(Collected data)
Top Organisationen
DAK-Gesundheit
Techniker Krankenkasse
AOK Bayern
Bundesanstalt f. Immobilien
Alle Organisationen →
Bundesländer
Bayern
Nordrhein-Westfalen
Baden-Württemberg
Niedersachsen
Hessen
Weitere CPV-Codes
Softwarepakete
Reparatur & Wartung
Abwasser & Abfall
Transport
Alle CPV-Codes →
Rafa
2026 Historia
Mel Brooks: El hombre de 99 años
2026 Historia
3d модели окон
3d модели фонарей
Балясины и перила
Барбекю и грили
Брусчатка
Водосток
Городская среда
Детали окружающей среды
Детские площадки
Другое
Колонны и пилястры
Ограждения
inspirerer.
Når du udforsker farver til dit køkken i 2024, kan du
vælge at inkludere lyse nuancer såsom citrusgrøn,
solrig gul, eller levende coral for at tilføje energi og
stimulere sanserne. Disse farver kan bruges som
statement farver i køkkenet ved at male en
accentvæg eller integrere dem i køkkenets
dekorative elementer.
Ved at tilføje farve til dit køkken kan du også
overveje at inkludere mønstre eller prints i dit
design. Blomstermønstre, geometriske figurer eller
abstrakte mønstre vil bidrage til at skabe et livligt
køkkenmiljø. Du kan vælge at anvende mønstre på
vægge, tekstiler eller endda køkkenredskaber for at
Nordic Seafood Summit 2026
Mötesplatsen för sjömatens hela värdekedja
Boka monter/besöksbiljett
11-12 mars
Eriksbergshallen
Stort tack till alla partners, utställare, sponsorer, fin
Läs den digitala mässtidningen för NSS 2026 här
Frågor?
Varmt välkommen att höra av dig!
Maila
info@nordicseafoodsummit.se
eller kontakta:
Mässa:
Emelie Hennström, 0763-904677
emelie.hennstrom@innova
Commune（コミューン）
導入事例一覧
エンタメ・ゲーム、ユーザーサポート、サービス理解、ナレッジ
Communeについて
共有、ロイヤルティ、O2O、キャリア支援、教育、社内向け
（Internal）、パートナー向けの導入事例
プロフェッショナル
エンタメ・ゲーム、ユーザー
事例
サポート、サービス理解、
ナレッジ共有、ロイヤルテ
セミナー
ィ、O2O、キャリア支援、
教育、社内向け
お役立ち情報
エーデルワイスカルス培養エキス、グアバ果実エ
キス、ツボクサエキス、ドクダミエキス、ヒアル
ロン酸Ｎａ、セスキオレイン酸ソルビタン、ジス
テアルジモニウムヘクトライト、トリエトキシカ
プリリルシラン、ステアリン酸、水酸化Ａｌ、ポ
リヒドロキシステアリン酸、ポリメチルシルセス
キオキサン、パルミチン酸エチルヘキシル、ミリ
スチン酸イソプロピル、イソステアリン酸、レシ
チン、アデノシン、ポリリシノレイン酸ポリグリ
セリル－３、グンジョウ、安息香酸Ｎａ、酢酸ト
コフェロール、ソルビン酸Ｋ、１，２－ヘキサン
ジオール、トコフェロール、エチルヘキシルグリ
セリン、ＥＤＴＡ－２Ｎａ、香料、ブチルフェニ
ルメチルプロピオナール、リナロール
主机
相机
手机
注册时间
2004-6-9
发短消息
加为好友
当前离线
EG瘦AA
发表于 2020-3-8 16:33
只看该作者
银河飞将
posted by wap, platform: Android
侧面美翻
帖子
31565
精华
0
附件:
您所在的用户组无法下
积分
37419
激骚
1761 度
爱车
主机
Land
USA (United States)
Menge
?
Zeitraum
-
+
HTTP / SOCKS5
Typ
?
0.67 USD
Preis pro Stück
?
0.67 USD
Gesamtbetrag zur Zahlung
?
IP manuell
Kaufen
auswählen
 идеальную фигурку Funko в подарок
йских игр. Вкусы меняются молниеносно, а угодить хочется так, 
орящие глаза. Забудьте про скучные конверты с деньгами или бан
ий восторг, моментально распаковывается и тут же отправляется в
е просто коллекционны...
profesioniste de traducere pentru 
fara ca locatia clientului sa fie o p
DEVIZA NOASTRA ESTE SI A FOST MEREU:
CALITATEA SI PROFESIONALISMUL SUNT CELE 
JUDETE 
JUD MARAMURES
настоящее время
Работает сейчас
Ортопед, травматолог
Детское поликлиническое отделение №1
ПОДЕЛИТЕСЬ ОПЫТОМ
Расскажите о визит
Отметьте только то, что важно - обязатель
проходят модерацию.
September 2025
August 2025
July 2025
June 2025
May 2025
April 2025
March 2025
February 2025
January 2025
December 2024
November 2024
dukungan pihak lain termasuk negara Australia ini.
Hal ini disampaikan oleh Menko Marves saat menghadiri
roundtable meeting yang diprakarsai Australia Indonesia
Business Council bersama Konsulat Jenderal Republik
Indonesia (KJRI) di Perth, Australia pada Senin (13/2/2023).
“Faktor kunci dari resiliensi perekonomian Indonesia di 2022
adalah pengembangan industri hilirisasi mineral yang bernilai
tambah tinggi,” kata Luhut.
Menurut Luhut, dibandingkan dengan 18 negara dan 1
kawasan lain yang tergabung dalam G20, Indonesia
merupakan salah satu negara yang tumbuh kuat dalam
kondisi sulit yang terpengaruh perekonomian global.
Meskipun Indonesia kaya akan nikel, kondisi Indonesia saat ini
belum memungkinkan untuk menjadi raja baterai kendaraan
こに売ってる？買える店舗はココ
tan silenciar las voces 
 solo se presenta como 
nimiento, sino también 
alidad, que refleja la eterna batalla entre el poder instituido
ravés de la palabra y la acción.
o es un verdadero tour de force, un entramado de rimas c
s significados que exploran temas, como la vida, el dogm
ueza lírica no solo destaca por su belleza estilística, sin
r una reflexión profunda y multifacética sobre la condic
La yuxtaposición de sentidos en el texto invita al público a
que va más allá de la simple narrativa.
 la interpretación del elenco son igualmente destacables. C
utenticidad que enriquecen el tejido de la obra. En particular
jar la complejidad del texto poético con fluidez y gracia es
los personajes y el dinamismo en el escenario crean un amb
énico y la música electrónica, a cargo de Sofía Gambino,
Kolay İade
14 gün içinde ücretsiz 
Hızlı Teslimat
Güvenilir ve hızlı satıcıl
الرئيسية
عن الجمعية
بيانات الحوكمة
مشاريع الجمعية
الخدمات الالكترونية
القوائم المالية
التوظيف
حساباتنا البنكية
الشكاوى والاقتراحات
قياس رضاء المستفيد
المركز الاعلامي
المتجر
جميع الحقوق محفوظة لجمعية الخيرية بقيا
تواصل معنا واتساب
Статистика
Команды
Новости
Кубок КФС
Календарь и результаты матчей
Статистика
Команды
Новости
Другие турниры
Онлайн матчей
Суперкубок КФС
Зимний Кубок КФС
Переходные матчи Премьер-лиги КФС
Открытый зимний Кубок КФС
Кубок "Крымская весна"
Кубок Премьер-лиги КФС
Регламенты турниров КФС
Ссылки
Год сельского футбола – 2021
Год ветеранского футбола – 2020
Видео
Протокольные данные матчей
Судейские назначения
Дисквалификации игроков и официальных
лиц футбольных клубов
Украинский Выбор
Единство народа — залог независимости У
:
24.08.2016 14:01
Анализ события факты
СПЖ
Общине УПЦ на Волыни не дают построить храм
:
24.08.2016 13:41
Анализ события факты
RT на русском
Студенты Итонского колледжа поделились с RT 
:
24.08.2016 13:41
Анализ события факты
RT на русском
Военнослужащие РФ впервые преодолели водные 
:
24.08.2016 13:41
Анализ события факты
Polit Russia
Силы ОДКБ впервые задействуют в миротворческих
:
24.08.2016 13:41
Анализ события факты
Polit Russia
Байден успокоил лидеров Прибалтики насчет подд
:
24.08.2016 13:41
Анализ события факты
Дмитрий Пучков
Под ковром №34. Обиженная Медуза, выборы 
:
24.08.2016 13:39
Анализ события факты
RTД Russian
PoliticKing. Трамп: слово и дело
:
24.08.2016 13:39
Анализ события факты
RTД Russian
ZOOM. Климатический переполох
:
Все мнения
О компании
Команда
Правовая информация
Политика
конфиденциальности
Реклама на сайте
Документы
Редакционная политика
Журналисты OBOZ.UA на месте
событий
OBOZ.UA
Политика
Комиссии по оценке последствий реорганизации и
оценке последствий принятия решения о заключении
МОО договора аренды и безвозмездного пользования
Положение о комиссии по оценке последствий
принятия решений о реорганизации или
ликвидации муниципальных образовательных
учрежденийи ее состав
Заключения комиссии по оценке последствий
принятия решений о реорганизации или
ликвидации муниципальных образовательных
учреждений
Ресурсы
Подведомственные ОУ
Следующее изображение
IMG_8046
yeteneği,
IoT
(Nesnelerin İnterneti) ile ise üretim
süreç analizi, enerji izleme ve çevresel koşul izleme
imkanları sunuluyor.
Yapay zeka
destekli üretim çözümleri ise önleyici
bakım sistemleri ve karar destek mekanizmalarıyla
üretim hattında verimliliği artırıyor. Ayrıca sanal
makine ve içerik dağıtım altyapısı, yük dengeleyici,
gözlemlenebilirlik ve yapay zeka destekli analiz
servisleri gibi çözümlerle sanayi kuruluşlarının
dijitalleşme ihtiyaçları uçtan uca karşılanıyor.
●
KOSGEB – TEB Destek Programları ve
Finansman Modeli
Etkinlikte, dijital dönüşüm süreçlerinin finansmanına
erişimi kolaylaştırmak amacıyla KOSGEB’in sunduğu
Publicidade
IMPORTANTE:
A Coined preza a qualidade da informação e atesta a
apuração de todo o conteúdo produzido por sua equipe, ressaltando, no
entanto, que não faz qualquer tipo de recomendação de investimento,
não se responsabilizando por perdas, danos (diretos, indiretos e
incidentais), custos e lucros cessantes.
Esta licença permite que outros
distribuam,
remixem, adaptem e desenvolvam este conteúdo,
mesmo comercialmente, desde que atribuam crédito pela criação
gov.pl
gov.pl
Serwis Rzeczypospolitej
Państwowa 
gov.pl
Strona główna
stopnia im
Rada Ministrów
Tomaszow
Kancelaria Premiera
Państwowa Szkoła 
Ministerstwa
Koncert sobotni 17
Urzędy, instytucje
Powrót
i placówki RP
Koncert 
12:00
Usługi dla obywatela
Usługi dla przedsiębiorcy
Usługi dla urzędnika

> _ACTION ITEM_
The expected answer is every line in the data above that carries the string "perekonomian".

> _TASK SOLUTION_
“Faktor kunci dari resiliensi perekonomian Indonesia di 2022
kondisi sulit yang terpengaruh perekonomian global.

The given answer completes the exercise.